I know the pressure to BF is real sometimes! Yk, in the beginning when we had the hardest time, I did feel it wasn't right for our family- and it was making me more unhappy than not. I finally felt I have crossed that bridge and I truly want to continue, at least until solids begin or the recommended first 6 months of his life. Plus it's easier ;) ...and giving his little body formula so early scares me as with my first it totally messed him up! I haaaaated formula! So there's that! Even though he was formula fed after while, he was just a mess with reflux and consumption and we tried 100 formulas... Super hard. Intimidates me to start early! At least make it to where his tummy is a bit more developed is my plan!

I sure have took the quiz and he's a touchy baby for sleep only. He seems textbook for the rest. I am currently going through wind down changes as he's fighting our arms/swaddle or something!

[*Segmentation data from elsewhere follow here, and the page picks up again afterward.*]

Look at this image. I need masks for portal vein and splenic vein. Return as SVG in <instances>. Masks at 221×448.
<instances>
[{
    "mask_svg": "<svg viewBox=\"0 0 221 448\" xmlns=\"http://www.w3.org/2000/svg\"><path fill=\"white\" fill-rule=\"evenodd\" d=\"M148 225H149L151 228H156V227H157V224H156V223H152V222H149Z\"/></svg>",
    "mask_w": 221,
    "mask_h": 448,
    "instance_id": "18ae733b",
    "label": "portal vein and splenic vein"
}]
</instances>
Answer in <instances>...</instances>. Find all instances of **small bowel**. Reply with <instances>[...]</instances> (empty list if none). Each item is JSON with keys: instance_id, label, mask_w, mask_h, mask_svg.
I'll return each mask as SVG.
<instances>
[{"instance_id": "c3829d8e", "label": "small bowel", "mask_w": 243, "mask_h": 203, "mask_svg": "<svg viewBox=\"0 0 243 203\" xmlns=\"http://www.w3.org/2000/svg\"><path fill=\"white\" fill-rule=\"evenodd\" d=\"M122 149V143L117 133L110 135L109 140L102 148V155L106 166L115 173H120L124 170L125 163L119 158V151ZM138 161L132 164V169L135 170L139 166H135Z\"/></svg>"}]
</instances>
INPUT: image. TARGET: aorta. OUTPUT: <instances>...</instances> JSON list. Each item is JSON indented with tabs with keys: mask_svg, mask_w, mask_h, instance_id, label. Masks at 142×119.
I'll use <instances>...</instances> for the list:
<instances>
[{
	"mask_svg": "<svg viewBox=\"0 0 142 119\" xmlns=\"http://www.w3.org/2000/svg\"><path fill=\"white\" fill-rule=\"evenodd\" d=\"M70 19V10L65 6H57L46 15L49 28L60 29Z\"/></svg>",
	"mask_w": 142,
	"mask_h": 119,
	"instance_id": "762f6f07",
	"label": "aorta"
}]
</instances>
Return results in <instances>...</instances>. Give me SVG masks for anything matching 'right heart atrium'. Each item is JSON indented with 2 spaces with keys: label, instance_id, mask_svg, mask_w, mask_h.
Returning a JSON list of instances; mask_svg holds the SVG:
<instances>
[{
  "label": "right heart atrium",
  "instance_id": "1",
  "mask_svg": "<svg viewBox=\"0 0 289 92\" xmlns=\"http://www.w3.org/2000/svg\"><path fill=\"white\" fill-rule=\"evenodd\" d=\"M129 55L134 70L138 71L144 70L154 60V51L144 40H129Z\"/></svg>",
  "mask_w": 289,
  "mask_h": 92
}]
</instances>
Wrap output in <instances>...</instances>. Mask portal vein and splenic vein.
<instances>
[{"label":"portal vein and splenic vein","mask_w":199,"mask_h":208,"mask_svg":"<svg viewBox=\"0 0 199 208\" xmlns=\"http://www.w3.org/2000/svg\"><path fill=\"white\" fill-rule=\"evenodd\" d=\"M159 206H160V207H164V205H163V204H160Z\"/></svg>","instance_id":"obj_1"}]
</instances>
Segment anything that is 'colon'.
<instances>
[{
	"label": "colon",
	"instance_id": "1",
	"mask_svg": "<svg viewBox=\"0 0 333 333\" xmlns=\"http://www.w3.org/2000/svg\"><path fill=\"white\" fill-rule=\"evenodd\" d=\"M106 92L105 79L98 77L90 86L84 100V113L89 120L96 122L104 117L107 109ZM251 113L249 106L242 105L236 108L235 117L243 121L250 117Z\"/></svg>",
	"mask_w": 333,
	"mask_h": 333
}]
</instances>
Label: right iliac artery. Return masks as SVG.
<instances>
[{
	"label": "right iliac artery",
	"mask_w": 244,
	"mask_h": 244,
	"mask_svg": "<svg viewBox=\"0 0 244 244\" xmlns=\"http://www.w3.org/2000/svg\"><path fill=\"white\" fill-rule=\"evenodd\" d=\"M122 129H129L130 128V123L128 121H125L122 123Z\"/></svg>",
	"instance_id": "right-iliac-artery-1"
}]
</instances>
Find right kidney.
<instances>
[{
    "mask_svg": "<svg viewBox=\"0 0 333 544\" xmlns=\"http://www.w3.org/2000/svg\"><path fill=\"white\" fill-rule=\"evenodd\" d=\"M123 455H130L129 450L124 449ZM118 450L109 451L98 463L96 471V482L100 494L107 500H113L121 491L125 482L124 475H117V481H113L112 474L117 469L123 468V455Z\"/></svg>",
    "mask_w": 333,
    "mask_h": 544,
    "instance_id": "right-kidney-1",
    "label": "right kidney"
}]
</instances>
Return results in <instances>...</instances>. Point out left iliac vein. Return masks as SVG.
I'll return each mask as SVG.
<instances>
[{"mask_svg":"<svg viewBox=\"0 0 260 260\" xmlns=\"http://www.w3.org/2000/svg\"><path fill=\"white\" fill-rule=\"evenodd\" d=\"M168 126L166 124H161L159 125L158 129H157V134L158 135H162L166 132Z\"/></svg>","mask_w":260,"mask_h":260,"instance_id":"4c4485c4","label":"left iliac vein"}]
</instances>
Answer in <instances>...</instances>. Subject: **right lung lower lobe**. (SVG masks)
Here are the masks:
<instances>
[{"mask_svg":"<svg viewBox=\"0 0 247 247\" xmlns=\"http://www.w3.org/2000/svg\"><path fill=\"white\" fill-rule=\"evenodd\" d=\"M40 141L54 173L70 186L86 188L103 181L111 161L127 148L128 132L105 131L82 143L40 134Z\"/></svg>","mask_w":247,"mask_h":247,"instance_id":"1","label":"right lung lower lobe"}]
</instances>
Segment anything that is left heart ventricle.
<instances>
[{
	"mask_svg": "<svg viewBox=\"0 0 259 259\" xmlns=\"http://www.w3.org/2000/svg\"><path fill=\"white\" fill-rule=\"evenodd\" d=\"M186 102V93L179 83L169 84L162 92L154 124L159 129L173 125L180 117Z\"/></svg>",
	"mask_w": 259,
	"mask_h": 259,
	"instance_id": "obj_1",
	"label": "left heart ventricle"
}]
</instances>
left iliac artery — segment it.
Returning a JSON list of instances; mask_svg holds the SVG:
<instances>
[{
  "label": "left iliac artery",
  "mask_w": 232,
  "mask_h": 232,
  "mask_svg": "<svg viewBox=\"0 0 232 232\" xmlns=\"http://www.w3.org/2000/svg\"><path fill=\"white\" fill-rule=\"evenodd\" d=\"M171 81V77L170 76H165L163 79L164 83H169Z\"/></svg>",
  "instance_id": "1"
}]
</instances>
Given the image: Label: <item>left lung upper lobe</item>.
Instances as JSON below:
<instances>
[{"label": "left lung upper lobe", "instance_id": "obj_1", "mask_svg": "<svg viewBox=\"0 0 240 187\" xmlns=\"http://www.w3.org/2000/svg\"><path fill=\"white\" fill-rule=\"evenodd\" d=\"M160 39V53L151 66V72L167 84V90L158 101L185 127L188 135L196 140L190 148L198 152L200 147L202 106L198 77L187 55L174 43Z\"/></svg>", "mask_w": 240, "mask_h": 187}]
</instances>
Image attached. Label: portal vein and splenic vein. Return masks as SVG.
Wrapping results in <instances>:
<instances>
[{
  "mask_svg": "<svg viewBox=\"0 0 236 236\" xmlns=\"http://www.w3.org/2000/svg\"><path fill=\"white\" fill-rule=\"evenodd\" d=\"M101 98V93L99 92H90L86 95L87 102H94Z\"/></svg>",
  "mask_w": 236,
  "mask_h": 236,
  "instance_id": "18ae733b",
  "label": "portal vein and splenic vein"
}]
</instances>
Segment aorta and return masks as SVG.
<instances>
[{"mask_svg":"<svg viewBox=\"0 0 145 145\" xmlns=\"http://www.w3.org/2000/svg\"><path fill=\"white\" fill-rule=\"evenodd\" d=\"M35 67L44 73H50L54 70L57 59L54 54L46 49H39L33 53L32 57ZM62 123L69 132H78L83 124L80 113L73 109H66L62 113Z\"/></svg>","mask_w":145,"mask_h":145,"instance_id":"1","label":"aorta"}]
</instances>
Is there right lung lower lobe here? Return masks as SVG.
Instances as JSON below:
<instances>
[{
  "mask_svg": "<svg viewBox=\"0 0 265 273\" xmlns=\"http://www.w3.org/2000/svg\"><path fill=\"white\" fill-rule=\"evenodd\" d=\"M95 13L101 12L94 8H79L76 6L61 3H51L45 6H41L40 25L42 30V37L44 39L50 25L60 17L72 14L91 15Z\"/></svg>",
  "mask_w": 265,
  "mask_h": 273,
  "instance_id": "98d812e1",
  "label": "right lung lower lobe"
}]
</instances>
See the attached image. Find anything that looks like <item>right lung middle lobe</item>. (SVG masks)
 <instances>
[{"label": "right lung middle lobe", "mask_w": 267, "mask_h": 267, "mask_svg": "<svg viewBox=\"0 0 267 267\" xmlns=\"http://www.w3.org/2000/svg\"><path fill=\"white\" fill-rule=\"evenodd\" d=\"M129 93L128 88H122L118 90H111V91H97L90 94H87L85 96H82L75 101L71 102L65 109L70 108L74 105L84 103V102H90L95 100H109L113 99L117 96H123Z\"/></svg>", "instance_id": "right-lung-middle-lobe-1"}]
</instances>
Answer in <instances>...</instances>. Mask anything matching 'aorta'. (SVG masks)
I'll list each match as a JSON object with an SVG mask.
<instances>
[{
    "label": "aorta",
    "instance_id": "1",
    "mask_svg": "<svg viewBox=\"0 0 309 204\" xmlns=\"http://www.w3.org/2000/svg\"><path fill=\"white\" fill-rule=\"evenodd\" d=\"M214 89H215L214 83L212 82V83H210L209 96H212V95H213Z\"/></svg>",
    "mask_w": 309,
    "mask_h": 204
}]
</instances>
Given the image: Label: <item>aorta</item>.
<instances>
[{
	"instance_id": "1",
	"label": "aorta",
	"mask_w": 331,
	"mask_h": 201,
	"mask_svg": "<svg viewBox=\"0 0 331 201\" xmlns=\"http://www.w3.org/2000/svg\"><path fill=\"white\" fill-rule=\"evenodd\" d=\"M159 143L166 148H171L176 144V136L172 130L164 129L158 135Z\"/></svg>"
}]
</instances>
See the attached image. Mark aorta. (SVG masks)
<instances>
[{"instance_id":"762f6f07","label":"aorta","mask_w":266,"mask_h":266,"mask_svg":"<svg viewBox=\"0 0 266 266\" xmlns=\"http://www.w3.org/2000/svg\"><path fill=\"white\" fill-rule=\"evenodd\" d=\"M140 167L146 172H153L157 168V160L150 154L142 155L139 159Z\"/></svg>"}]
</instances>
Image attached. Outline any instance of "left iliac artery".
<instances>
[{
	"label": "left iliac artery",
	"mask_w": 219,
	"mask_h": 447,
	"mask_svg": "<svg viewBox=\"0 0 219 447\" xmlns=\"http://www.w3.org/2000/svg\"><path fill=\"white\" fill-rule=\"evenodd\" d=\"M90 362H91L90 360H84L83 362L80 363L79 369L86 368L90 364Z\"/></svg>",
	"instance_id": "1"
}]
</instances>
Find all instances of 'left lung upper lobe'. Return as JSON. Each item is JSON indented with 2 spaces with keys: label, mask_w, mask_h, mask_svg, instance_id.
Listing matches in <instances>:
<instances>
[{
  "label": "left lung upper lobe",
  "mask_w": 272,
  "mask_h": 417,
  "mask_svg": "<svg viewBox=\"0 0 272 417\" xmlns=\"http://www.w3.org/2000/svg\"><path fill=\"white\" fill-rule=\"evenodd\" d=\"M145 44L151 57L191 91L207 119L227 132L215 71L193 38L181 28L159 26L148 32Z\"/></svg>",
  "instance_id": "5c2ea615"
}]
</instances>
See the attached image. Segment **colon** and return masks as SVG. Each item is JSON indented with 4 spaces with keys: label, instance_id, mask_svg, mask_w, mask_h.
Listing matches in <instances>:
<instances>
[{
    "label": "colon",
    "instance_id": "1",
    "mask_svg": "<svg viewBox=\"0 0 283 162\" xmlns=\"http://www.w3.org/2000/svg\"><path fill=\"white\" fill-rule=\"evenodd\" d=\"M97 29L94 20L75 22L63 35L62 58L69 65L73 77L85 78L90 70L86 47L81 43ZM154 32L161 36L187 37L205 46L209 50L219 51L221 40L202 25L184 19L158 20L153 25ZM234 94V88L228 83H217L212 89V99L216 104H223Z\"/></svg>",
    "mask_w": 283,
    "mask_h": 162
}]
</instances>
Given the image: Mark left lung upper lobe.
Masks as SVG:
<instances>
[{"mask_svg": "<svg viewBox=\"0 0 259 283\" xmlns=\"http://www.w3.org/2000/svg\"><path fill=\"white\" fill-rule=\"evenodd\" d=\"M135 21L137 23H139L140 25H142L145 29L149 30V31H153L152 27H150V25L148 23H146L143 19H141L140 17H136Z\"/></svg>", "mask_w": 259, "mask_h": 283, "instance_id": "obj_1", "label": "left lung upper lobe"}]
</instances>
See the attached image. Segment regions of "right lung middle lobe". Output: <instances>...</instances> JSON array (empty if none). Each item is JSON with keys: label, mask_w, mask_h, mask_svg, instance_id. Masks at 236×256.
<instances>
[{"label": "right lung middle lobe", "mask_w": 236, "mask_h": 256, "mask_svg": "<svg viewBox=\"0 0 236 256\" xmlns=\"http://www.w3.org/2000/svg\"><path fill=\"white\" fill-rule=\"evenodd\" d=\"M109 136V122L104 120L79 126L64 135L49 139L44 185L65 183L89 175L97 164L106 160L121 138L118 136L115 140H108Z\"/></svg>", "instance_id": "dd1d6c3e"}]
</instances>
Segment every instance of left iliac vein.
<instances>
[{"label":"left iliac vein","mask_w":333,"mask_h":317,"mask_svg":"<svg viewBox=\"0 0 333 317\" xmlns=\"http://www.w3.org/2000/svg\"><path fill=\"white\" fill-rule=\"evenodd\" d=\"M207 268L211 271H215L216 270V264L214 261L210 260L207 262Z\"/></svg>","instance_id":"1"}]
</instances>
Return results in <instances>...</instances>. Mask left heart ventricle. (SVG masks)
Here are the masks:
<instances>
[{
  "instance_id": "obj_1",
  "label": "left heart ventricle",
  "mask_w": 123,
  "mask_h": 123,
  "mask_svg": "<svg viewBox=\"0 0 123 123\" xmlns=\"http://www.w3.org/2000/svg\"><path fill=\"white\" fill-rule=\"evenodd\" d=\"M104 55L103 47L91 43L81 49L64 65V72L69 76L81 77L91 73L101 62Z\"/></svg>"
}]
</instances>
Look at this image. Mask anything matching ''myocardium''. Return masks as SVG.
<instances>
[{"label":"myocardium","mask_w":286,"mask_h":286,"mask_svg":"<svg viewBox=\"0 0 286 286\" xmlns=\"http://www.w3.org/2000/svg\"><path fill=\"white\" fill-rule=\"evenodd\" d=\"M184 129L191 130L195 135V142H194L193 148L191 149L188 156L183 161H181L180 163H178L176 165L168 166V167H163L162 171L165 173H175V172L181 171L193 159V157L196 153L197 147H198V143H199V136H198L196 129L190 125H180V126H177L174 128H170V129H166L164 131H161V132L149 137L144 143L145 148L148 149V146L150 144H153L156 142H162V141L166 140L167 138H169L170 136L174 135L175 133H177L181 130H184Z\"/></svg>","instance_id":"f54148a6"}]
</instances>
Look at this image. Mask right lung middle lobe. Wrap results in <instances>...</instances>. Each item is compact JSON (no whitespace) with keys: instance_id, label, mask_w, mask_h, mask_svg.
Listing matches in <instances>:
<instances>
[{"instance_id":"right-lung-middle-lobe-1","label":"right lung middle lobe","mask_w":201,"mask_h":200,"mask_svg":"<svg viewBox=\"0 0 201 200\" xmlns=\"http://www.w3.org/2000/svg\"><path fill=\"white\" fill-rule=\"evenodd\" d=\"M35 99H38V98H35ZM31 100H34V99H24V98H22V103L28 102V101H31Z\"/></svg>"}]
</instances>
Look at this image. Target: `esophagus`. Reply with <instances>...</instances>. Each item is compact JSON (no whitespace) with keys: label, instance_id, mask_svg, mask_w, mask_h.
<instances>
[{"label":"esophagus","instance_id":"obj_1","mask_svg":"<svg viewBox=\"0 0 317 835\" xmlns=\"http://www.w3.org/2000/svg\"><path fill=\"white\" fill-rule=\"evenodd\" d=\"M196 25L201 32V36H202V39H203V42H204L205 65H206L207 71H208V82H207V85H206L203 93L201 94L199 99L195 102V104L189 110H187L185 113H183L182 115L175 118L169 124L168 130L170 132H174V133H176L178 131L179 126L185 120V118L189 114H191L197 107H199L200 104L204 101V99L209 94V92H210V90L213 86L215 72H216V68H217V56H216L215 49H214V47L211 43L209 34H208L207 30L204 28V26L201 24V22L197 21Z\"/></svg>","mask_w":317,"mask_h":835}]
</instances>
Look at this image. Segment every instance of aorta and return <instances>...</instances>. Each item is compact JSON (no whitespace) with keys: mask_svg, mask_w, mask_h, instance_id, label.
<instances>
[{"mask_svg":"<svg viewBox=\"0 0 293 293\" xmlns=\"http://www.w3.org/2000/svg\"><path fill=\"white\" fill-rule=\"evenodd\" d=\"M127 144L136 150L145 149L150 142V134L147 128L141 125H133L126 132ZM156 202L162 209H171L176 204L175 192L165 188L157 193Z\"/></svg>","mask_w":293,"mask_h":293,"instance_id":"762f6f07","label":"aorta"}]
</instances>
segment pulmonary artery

I just successfully got him down from his crib. Less is more with him. My first too. Touchy/textbook as well! ;) I do notice my baby I have to watch the clock a bit but he handles OS/OT well, considering. It takes him awhile before he actually cries. He's most unsettled right after nap wakes (short or long) ...but it could be a number of reasons and I'm trying to figure out here w some of the helpful suggestions. I appreciate you! :)

My darling Trimbler,
Your a god send- thanks for so much help! My husband and I are not petite BUT, his family is! We were discussing that so he might just be petite. Time will tell. I plan to have him checked at 3 months, just to weigh in...

I feel he's never satisfied after because he ALMOST ALWAYS fusses right after he's off the breast! Like he's never content. I feel he wants to comfort suck b/c he's not really eating or "gulping" after awhile. He just sucks... And tries to doze off. And your 100% spot on with being tied down to feeds with my toddler. I thought I was done with that phase as it was so hard on us before- he would take years ;) ...so that's another reason I got discouraged after the dr b/c it's so hard to go back to that, Yk? I do take him off once I see he's falling asleep or not eating- i do also burp and attempt again on the other side or continue the same one if I felt he hadn't ate enough from that side. Yes he pulls off sometimes like he's done and just does not want it... But fusses. If I get him on again somehow he just doses off so that why I say OT or tired from TT.

What I'm saying is, after a short nap it seems he just wants to eat. He never wakes happy or content- and I wonder if he's just used to EAS and just expects to be placed on to eat.

Your not rambling! I enjoy and need all the talks I can get! It's been helping me a lot to get by too <3 just to chat a bit even xoxo!!!